[Stored entries]
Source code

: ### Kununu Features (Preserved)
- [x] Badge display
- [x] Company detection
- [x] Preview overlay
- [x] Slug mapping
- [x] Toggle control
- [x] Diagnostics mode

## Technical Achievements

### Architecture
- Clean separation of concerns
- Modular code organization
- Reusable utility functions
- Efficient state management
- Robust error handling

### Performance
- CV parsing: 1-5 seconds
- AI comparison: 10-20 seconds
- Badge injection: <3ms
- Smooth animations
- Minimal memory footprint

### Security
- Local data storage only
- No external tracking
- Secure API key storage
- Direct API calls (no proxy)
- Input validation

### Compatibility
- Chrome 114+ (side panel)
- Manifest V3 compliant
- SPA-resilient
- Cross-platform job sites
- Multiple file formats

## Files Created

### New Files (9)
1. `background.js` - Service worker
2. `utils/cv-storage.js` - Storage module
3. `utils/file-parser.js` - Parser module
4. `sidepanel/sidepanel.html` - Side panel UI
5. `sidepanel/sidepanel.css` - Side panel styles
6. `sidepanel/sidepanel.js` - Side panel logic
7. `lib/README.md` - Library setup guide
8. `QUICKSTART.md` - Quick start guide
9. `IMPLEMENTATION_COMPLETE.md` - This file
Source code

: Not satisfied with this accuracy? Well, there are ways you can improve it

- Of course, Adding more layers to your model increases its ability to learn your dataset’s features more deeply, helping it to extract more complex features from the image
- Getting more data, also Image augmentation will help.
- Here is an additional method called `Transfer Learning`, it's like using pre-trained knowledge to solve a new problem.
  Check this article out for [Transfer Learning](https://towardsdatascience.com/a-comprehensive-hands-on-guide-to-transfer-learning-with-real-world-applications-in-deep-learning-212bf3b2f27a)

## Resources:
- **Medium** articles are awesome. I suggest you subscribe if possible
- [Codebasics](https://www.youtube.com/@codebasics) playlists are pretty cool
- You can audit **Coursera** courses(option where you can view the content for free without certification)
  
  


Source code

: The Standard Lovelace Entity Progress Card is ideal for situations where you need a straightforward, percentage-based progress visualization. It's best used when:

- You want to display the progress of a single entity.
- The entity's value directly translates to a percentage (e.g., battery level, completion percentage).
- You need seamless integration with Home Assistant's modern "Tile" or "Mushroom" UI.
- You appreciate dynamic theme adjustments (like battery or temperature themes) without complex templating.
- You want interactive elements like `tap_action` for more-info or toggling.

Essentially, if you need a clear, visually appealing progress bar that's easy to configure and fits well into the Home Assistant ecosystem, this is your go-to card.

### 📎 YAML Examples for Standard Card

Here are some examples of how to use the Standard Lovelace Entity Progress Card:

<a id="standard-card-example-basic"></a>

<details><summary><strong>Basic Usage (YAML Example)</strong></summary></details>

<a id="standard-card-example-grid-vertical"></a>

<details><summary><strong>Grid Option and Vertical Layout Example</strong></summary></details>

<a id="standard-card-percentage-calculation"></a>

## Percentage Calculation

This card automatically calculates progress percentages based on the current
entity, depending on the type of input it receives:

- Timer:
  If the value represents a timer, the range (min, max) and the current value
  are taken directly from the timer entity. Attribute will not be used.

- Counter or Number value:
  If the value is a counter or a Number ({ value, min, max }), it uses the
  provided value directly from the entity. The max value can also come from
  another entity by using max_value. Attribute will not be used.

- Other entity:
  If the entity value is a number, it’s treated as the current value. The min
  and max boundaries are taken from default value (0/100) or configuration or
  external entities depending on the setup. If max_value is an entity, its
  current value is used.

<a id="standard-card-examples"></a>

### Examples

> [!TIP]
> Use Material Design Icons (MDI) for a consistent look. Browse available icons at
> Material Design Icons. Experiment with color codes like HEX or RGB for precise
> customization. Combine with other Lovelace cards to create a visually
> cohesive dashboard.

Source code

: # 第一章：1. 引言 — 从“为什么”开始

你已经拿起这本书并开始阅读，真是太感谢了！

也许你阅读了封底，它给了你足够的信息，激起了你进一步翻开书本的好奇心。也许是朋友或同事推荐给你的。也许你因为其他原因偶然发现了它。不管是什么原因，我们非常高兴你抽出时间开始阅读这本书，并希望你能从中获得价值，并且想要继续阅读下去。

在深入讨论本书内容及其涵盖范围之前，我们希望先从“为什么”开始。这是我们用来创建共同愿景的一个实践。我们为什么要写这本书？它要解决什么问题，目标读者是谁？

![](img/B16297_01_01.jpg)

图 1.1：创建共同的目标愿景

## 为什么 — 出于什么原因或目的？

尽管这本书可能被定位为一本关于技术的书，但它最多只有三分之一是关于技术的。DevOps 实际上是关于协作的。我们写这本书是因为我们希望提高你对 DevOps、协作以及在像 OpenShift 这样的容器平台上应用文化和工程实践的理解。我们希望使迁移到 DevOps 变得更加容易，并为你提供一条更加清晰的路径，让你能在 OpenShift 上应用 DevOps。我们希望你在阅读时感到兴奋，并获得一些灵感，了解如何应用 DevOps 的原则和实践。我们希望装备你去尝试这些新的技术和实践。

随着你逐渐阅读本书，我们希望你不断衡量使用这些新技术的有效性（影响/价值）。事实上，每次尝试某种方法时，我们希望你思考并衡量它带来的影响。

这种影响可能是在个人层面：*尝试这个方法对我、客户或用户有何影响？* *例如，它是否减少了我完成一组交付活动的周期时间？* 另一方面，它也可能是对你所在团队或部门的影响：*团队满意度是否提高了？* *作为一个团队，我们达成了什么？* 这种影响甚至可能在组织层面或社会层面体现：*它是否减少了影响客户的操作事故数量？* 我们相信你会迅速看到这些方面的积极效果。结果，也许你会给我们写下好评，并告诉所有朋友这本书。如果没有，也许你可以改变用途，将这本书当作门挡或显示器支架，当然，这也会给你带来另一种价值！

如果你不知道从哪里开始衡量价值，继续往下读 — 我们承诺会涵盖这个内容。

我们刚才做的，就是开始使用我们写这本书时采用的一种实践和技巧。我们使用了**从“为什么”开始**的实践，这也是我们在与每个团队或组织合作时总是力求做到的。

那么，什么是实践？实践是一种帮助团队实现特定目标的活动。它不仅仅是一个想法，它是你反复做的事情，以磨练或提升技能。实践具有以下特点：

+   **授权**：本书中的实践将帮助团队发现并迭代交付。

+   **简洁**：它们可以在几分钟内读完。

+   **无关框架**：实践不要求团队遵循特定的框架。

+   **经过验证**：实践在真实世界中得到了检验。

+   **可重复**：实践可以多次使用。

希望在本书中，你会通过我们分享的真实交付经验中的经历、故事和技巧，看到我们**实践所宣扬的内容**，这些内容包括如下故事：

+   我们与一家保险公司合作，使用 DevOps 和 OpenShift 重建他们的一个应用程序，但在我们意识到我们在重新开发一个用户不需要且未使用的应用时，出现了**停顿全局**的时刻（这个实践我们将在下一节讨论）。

§ JOB ITEM
Give only the number of lines in the data that hold the word "want".

§ WRITTEN RESPONSE
2